### Exercise objective
Would you copy out the following entries exactly, without any of the pictures?

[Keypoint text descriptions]
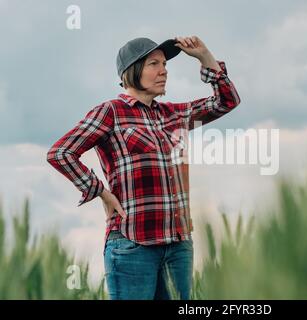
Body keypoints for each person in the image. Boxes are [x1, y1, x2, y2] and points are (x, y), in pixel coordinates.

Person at [46, 35, 241, 300]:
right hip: (133, 243)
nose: (163, 71)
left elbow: (226, 102)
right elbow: (61, 152)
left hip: (178, 245)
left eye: (164, 65)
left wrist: (206, 58)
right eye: (154, 64)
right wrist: (100, 191)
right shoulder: (111, 112)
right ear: (132, 71)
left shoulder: (173, 114)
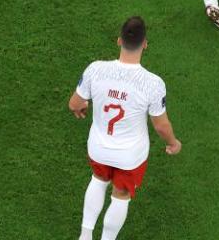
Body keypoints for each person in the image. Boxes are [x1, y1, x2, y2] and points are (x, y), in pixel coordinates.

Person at [68, 16, 181, 240]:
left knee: (98, 180)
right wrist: (173, 143)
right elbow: (160, 126)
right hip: (130, 156)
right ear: (145, 44)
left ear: (119, 41)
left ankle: (85, 235)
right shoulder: (153, 83)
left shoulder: (96, 69)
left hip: (98, 148)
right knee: (121, 195)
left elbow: (74, 103)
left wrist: (80, 108)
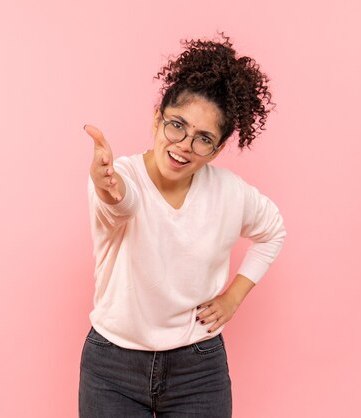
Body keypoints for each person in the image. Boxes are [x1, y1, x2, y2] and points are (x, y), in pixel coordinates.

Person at [79, 34, 286, 418]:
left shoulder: (229, 192)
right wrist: (107, 187)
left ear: (219, 148)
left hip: (198, 369)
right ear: (157, 118)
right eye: (177, 125)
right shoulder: (121, 175)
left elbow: (272, 230)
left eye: (203, 138)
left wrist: (233, 296)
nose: (184, 145)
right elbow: (122, 204)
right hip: (112, 367)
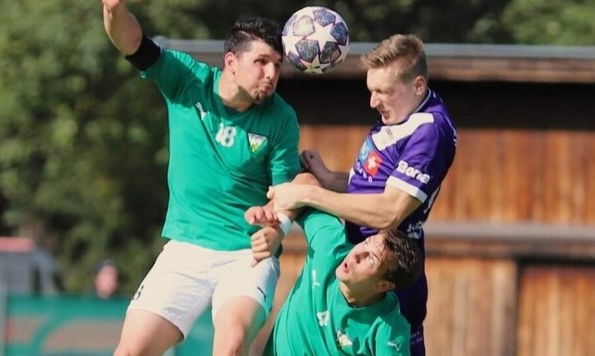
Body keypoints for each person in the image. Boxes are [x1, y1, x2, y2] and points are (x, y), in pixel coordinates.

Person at [102, 1, 301, 355]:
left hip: (246, 255)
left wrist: (276, 228)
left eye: (277, 65)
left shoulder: (282, 118)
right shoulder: (187, 80)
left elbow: (285, 193)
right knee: (130, 352)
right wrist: (115, 9)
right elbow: (132, 42)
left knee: (231, 345)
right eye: (261, 62)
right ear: (231, 63)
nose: (272, 74)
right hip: (186, 249)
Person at [269, 34, 457, 355]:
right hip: (357, 260)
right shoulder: (403, 113)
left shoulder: (430, 132)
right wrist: (329, 178)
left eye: (382, 92)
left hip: (385, 271)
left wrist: (308, 196)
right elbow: (377, 186)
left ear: (418, 85)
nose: (373, 102)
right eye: (371, 90)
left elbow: (389, 212)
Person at [245, 185, 423, 355]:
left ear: (383, 285)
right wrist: (278, 227)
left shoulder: (388, 329)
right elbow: (304, 183)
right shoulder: (330, 245)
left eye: (371, 258)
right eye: (366, 243)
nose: (356, 254)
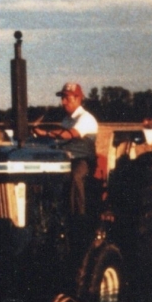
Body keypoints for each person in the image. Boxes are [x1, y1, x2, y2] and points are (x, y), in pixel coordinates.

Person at [33, 82, 98, 215]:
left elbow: (70, 134)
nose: (63, 102)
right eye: (62, 98)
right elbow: (59, 138)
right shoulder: (66, 120)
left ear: (78, 98)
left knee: (75, 175)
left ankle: (78, 216)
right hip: (66, 159)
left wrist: (45, 133)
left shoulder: (86, 118)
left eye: (67, 98)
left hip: (82, 160)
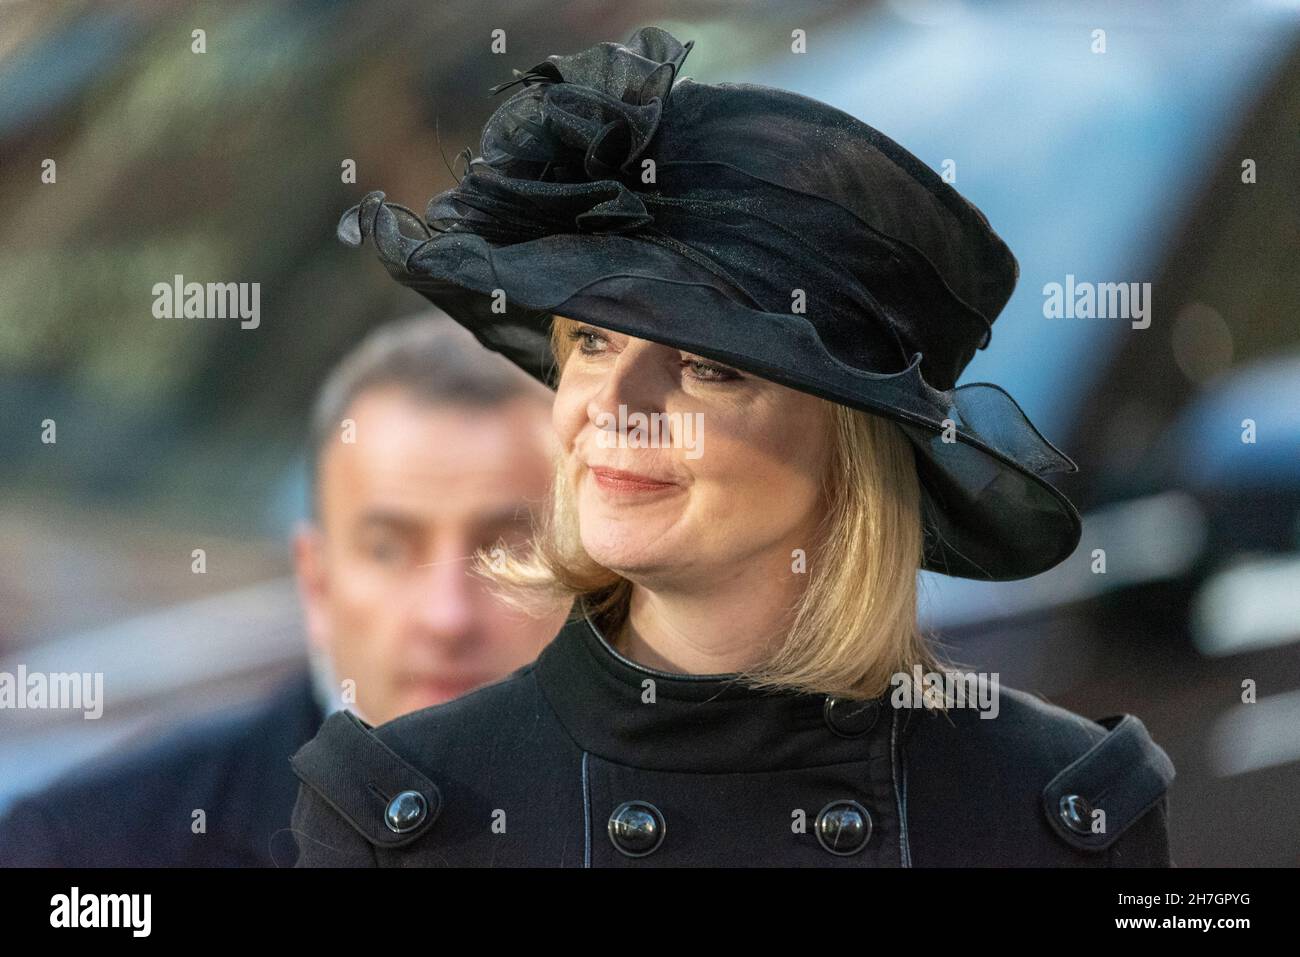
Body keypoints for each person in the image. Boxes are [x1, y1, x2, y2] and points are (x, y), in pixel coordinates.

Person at [289, 26, 1175, 867]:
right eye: (593, 340)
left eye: (707, 366)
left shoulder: (1057, 809)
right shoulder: (407, 816)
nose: (614, 406)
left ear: (850, 443)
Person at [0, 313, 562, 866]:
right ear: (316, 582)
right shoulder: (83, 853)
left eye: (509, 550)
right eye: (387, 550)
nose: (446, 616)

### Solution to this task
Body keypoints for each person in the image. Boxes are [x1, y1, x2, y2] and points are (x, y), in pixel coordinates.

Person at [46, 35, 241, 300]:
right hip: (133, 243)
nose: (163, 71)
left elbow: (226, 102)
right elbow: (61, 152)
left hip: (178, 245)
left eye: (164, 65)
left wrist: (206, 58)
right eye: (154, 64)
right wrist: (100, 191)
right shoulder: (111, 112)
right ear: (132, 71)
left shoulder: (173, 114)
Body keypoints for each person in the image. Boxes are [x1, y1, x2, y2] and points are (x, y), in pixel coordinates.

Person at [68, 16, 181, 240]:
left knee: (98, 180)
right wrist: (173, 143)
right elbow: (160, 126)
right hip: (130, 156)
right ear: (145, 44)
left ear: (119, 41)
left ankle: (85, 235)
right shoulder: (153, 83)
left shoulder: (96, 69)
left hip: (98, 148)
right knee: (121, 195)
left elbow: (74, 103)
left wrist: (80, 108)
Body keypoints for each person in the image. Boxes are [x1, y1, x2, y2] and points are (x, y), in pixel coordinates.

Person at [79, 34, 286, 418]:
left shoulder: (229, 192)
right wrist: (107, 187)
left ear: (219, 148)
left hip: (198, 369)
right ear: (157, 118)
right eye: (177, 125)
right shoulder: (121, 175)
left elbow: (272, 230)
left eye: (203, 138)
left wrist: (233, 296)
nose: (184, 145)
right elbow: (122, 204)
right hip: (112, 367)
Body keypoints for each person in the image. Boxes are [x1, y1, x2, y2] and points are (x, y), in pixel coordinates.

Person at [102, 1, 301, 355]:
left hip: (246, 255)
left wrist: (276, 228)
left eye: (277, 65)
left shoulder: (282, 118)
right shoulder: (187, 80)
left elbow: (285, 193)
right knee: (130, 352)
right wrist: (115, 9)
right elbow: (132, 42)
left knee: (231, 345)
right eye: (261, 62)
right ear: (231, 63)
nose: (272, 74)
right hip: (186, 249)
Person at [269, 34, 457, 355]:
right hip: (357, 260)
right shoulder: (403, 113)
left shoulder: (430, 132)
right wrist: (329, 178)
left eye: (382, 92)
left hip: (385, 271)
left wrist: (308, 196)
right elbow: (377, 186)
left ear: (418, 85)
nose: (373, 102)
right eye: (371, 90)
left elbow: (389, 212)
Person at [245, 185, 423, 355]:
left ear: (383, 285)
right wrist: (278, 227)
left shoulder: (388, 329)
right elbow: (304, 183)
right shoulder: (330, 245)
left eye: (371, 258)
right eye: (366, 243)
nose: (356, 254)
Body keypoints for each person in the image. Boxes are [x1, y1, x2, y2] and points are (x, y), in pixel coordinates.

Person at [33, 82, 98, 215]:
left elbow: (70, 134)
nose: (63, 102)
right eye: (62, 98)
right elbow: (59, 138)
right shoulder: (66, 120)
left ear: (78, 98)
left knee: (75, 175)
left ankle: (78, 216)
right hip: (66, 159)
left wrist: (45, 133)
left shoulder: (86, 118)
left eye: (67, 98)
left hip: (82, 160)
Body keypoints for each person in the image. Boxes are [x1, y1, x2, y2] and points are (x, y), in pixel coordinates.

Person at [289, 26, 1175, 867]:
right eye: (593, 340)
left eye: (707, 366)
left shoulder: (1057, 809)
right shoulder: (407, 816)
nose: (614, 406)
left ear: (850, 443)
Person at [0, 313, 562, 866]:
right ear: (316, 582)
right shoulder: (83, 853)
left eye: (509, 550)
right eye: (387, 550)
nose: (446, 616)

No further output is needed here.